[Task directions] Set down every line of the material below word for word, leaving the pictures out.

** Opening Available records block **

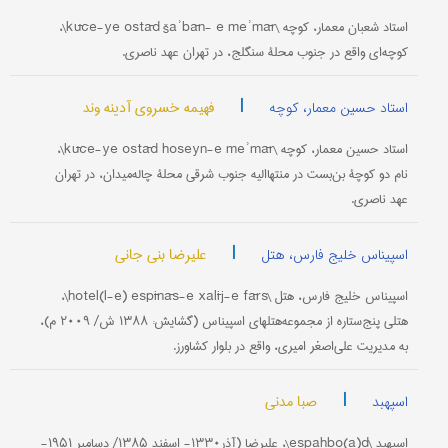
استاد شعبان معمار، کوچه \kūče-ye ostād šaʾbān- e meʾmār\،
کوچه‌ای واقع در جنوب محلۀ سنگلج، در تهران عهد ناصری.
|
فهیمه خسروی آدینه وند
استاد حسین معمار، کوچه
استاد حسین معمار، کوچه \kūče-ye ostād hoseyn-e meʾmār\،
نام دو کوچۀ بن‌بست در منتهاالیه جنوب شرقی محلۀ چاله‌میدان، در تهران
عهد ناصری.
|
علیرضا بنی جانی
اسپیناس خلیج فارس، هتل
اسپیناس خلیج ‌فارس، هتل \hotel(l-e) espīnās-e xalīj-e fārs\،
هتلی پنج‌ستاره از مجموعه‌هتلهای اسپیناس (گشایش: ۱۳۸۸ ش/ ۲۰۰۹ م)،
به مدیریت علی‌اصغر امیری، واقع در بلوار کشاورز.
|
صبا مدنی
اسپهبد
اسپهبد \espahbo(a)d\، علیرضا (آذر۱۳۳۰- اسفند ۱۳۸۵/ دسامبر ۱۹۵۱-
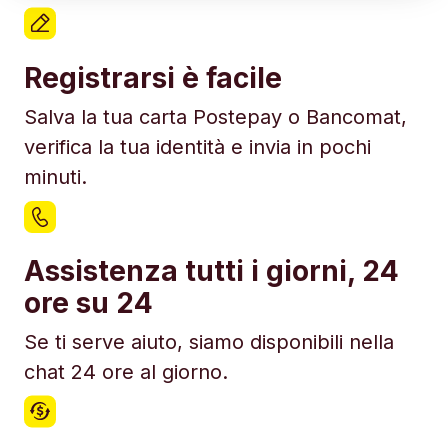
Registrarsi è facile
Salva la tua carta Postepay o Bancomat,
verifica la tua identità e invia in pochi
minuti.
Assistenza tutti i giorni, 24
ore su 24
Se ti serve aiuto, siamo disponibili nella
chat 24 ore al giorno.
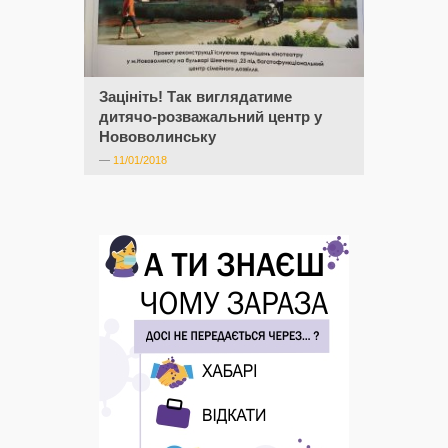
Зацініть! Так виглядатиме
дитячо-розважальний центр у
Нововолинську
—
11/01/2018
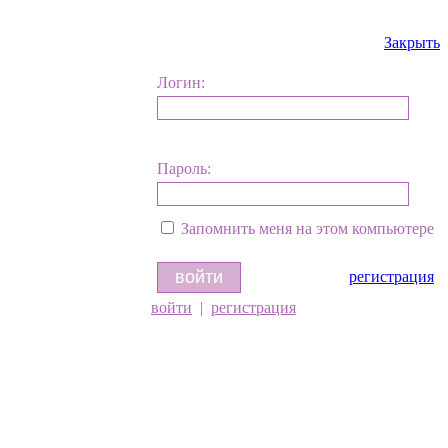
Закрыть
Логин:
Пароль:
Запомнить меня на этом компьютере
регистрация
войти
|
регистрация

** Closing Available records block **

[Answer to this exercise]
استاد شعبان معمار، کوچه \kūče-ye ostād šaʾbān- e meʾmār\،
کوچه‌ای واقع در جنوب محلۀ سنگلج، در تهران عهد ناصری.
|
فهیمه خسروی آدینه وند
استاد حسین معمار، کوچه
استاد حسین معمار، کوچه \kūče-ye ostād hoseyn-e meʾmār\،
نام دو کوچۀ بن‌بست در منتهاالیه جنوب شرقی محلۀ چاله‌میدان، در تهران
عهد ناصری.
|
علیرضا بنی جانی
اسپیناس خلیج فارس، هتل
اسپیناس خلیج ‌فارس، هتل \hotel(l-e) espīnās-e xalīj-e fārs\،
هتلی پنج‌ستاره از مجموعه‌هتلهای اسپیناس (گشایش: ۱۳۸۸ ش/ ۲۰۰۹ م)،
به مدیریت علی‌اصغر امیری، واقع در بلوار کشاورز.
|
صبا مدنی
اسپهبد
اسپهبد \espahbo(a)d\، علیرضا (آذر۱۳۳۰- اسفند ۱۳۸۵/ دسامبر ۱۹۵۱-
Registrarsi è facile
Salva la tua carta Postepay o Bancomat,
verifica la tua identità e invia in pochi
minuti.
Assistenza tutti i giorni, 24
ore su 24
Se ti serve aiuto, siamo disponibili nella
chat 24 ore al giorno.
Зацініть! Так виглядатиме
дитячо-розважальний центр у
Нововолинську
—
11/01/2018
Закрыть
Логин:
Пароль:
Запомнить меня на этом компьютере
регистрация
войти
|
регистрация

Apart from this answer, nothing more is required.